Selangkah demi selangkah aku tapakkan jejak ku di atas tanah sambil mata ini
melirik kesana kemari. Tiba-tiba ada seorang nenek tua menghampiriku dan Dina.
Nenek itu terlihat lelah. Lalu aku beri dia minum. Sebagai rasa terima
kasihnya, nenek itu lalu mengantarkan kami ke rumah Sarah.
Perjalanan ke rumah Sarah sungguh jauh. Hanya
dengan jalan setapak. Itu pun berliku-liku. Akhirnya terlihat sebuah
perkampungan kecil di depan mata. “nek, dimana rumahnya Sarah?” Tanyaku. “itu
disana!” jawab nenek.
Hemm sampai juga akhirnya. Tapi rumah itu terlihat sepi. Seperti ditinggal oleh
penghuninya. Tiba-tiba dari dalam rumah, keluarlah Sarah dengan ciri khas
membawa baskom berisi mendoan.” Hei Dewi sedang apa kamu di sini?” Tanya Sarah
yang terkejut melihat Dewi. “ Aduh maaf sudah mengagetkanmu. Aku hanya kangen
ingin bertemu denganmu lagi.” Tuturku sambil memeluk Sarah.
Air mata pun mengalir. Ternyata Sarah pun sama
merindukanku. “Nasibku sekarang jadi seperti ini. Hidupku kacau tak punya cita-cita
dan semangat hidup lagi semenjak ayah meninggal karena di tabrak lari.”
Tuturnya dengan penuh kesedihan.
Aku dan Dina lalu menenangkan hatinya. “sabar ya, mungkin ini sudah rencana
dari Allah.
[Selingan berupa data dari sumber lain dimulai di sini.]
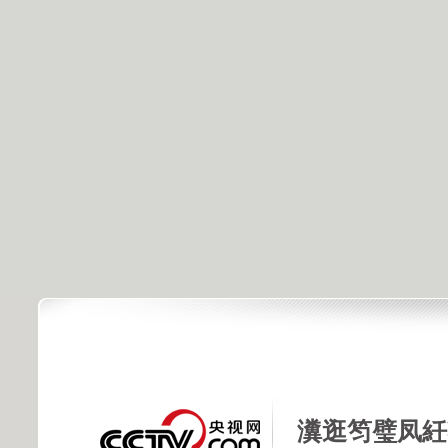
瀵逛笉璧凤紝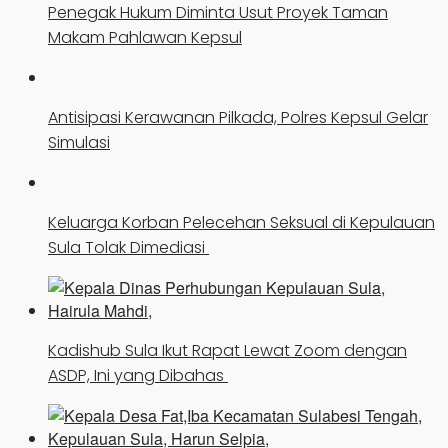
Penegak Hukum Diminta Usut Proyek Taman
Makam Pahlawan Kepsul
Antisipasi Kerawanan Pilkada, Polres Kepsul Gelar
Simulasi
Keluarga Korban Pelecehan Seksual di Kepulauan
Sula Tolak Dimediasi
Kadishub Sula Ikut Rapat Lewat Zoom dengan
ASDP, Ini yang Dibahas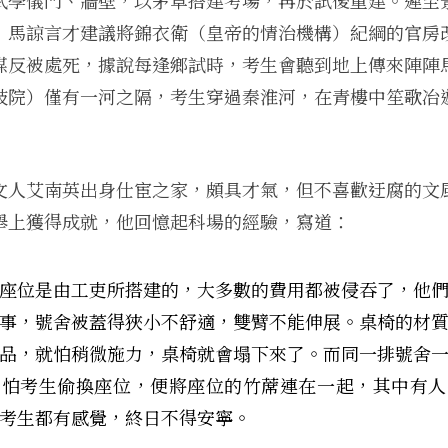
）馬諒言才建議將錦衣衛（皇帝的情治機構）紀綱的官房
謀反被處死，據說每逢鄉試時，考生會聽到地上傳來陣陣
妓院）僅有一河之隔，考生穿過秦淮河，在青樓中笙歌冶
文人艾南英出身仕宦之家，頗具才氣，但不喜歡迂腐的文
舉上獲得成就，他回憶起科場的經驗，寫道：
座位是由工吏所搭建的，大多數的費用都被侵吞了，他
事，號舍被蓋得狹小不舒適，雙臂不能伸展。桌椅的材
品，就怕稍微施力，桌椅就會塌下來了。而同一排號舍
了怕考生偷換座位，便將座位的竹蓆連在一起，其中有人
考生都有感覺，終日不得安寧。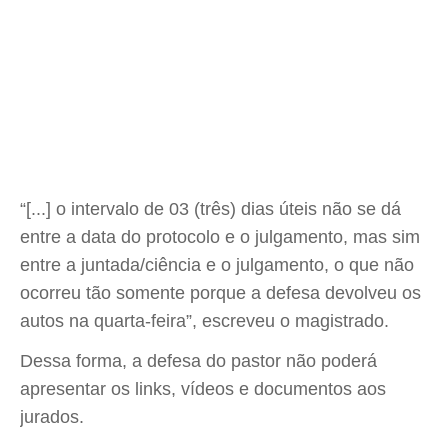
“[...] o intervalo de 03 (três) dias úteis não se dá
entre a data do protocolo e o julgamento, mas sim
entre a juntada/ciência e o julgamento, o que não
ocorreu tão somente porque a defesa devolveu os
autos na quarta-feira”, escreveu o magistrado.
Dessa forma, a defesa do pastor não poderá
apresentar os links, vídeos e documentos aos
jurados.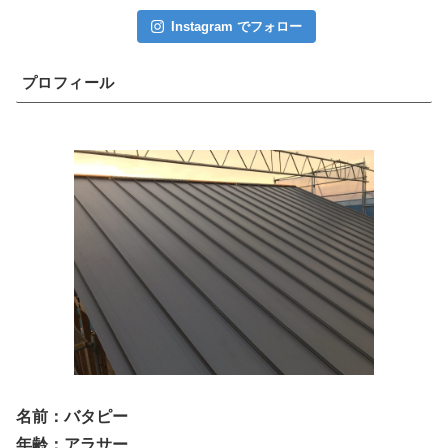
Instagram でフォロー
プロフィール
名前：バタピー
年齢：アラサー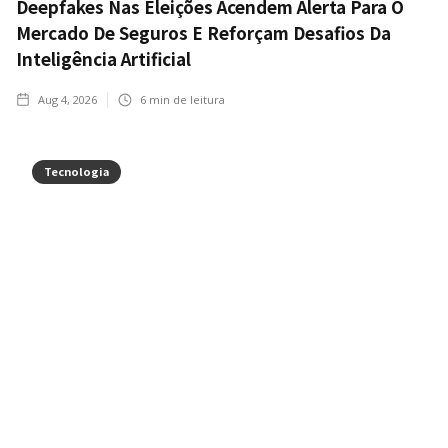
Deepfakes Nas Eleições Acendem Alerta Para O
Mercado De Seguros E Reforçam Desafios Da
Inteligência Artificial
Aug 4, 2026
6
min de leitura
Tecnologia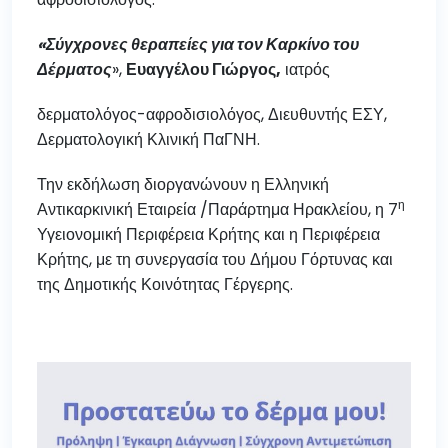
«Σύγχρονες θεραπείες για τον Καρκίνο του
Δέρματος
»,
Ευαγγέλου Γιώργος,
ιατρός
δερματολόγος-αφροδισιολόγος, Διευθυντής ΕΣΥ,
Δερματολογική Κλινική ΠαΓΝΗ.
Την εκδήλωση διοργανώνουν η Ελληνική
η
Αντικαρκινική Εταιρεία /Παράρτημα Ηρακλείου, η 7
Υγειονομική Περιφέρεια Κρήτης και η Περιφέρεια
Κρήτης, με τη συνεργασία του Δήμου Γόρτυνας και
της Δημοτικής Κοινότητας Γέργερης.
Kita harus hadapi dengan ikhlas.” Sambungku, sambil melepas
pelukannya.
Aku dan Dina menceritakan kepada Sarah tentang rencana yang kami buat untuk membantu Sarah serta keluarganya. “jadi, apakah kamu mau menerima tawaranku? Ajak keluargamu untuk hidup layak di Jakarta. Kasihan adik-adikmu. Mereka juga ingin sekolah.” Ajakku kepadanya. “A..a..aaku ingin rasanya untuk menerima tawaranmu (dengan nada gugup), tapi aku takut merepotkanmu. Lagi pula aku hanya lulusan SMA. Aku minder untuk bekerja sebagai guru agama” tuturnya dengan kepala yang tertunduk. “hei.. aku yakin kamu bisa. Kamu kan wanita yang cerdas, lagi pula kamu kan pintar sekali mengaji. Yayasan pesantren ayahku juga sedang membutuhkan guru ngaji. Hemm.. Aku harap kamu mau ikut denganku.”
Sarah dan keluarganya pun mau ikut denganku tinggal di Jakarta. Dia dan
keluarganya akan tinggal di sebuah yayasan pesantren milik ayahku. Sarah juga
akan mengajar di sana.
Beberapa bulan kemudian aku bertemu dengan Sarah.
Sekarang dia menjadi gadis yang optimis dan penuh semangat. Dia sekarang
menjadi guru ngaji di yayasan itu. Kehidupan keluarganya pun sekarang tidak
pernah kekurangan. Akhirnya Sarah bisa menggapai cita-citanya sebagai
guru. Beruntungnya Sarah memiliki sahabat yang baik seperti Dewi dan Dina.